HOW TO COMPLETE THIS TASK: Scan the entries below for the word "output", then copy each line that holds it.

SUPPLIED MATERIAL:
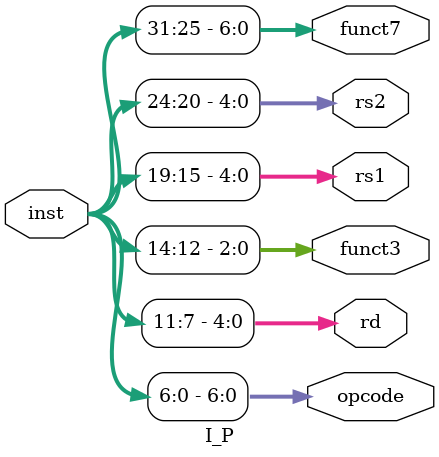
<source format=v>
module I_P
(
input [31:0 ] inst,
output [6:0] opcode,
output [4:0] rd,
output [2:0] funct3,
output [4:0] rs1,
output [4:0] rs2,
output [6:0] funct7

);

assign opcode = inst[6:0];
assign rd = inst[11:7];
assign funct3 = inst[14:12];
assign rs1 = inst[19:15];
assign rs2 = inst[24:20];
assign funct7 = inst[31:25];


endmodule
</source>
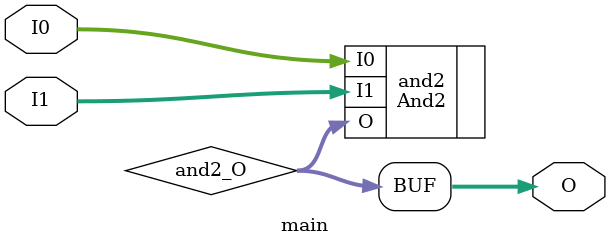
<source format=v>
module main (input [1:0] I0, input [1:0] I1, output [1:0] O);
wire [1:0] and2_O;
And2 and2 (.I0(I0), .I1(I1), .O(and2_O));
assign O = and2_O;
endmodule


</source>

TASK SOLUTION:
output [6:0] opcode,
output [4:0] rd,
output [2:0] funct3,
output [4:0] rs1,
output [4:0] rs2,
output [6:0] funct7
module main (input [1:0] I0, input [1:0] I1, output [1:0] O);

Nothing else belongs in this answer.